* _STUDY MATERIAL_
----------------------------------------
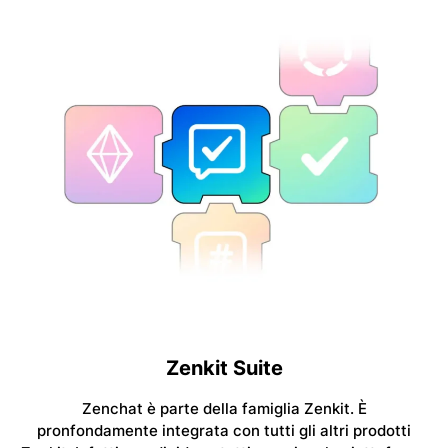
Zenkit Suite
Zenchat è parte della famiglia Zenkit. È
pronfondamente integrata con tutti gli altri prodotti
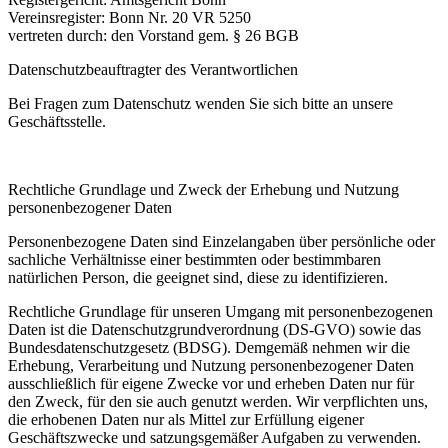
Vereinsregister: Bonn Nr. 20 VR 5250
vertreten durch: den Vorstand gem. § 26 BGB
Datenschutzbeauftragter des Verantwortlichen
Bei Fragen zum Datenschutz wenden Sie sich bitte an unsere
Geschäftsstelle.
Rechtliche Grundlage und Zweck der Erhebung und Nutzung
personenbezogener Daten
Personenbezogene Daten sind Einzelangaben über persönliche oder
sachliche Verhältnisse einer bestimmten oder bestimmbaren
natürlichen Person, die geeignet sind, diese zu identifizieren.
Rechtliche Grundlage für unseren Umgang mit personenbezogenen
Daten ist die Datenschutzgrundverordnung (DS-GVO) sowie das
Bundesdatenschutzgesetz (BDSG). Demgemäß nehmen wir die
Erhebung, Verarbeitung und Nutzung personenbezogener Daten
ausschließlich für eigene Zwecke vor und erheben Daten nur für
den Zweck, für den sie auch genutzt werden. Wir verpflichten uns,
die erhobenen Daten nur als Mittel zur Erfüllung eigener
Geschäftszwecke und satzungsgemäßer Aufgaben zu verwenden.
----------------------------------------
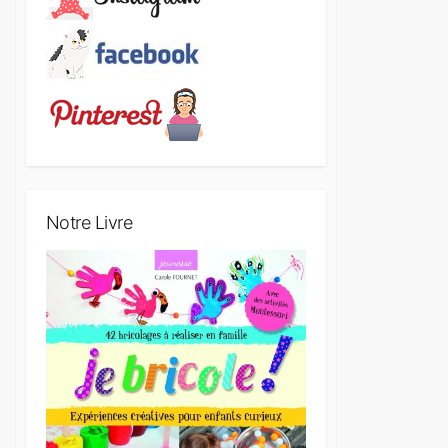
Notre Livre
----------------------------------------
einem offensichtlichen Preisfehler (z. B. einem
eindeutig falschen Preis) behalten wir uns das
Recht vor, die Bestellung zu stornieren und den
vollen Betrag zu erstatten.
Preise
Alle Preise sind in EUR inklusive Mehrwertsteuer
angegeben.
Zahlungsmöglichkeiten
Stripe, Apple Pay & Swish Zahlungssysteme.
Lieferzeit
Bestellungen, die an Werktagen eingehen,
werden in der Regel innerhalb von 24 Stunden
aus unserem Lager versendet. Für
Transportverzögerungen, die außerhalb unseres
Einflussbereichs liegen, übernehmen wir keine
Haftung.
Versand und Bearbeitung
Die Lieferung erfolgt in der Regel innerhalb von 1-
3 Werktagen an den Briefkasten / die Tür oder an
----------------------------------------
* _EXERCISE DESCRIPTION_
Using the records above, copy all lines that include the word "oder".

* _WRITTEN ANSWER_
Personenbezogene Daten sind Einzelangaben über persönliche oder
sachliche Verhältnisse einer bestimmten oder bestimmbaren
3 Werktagen an den Briefkasten / die Tür oder an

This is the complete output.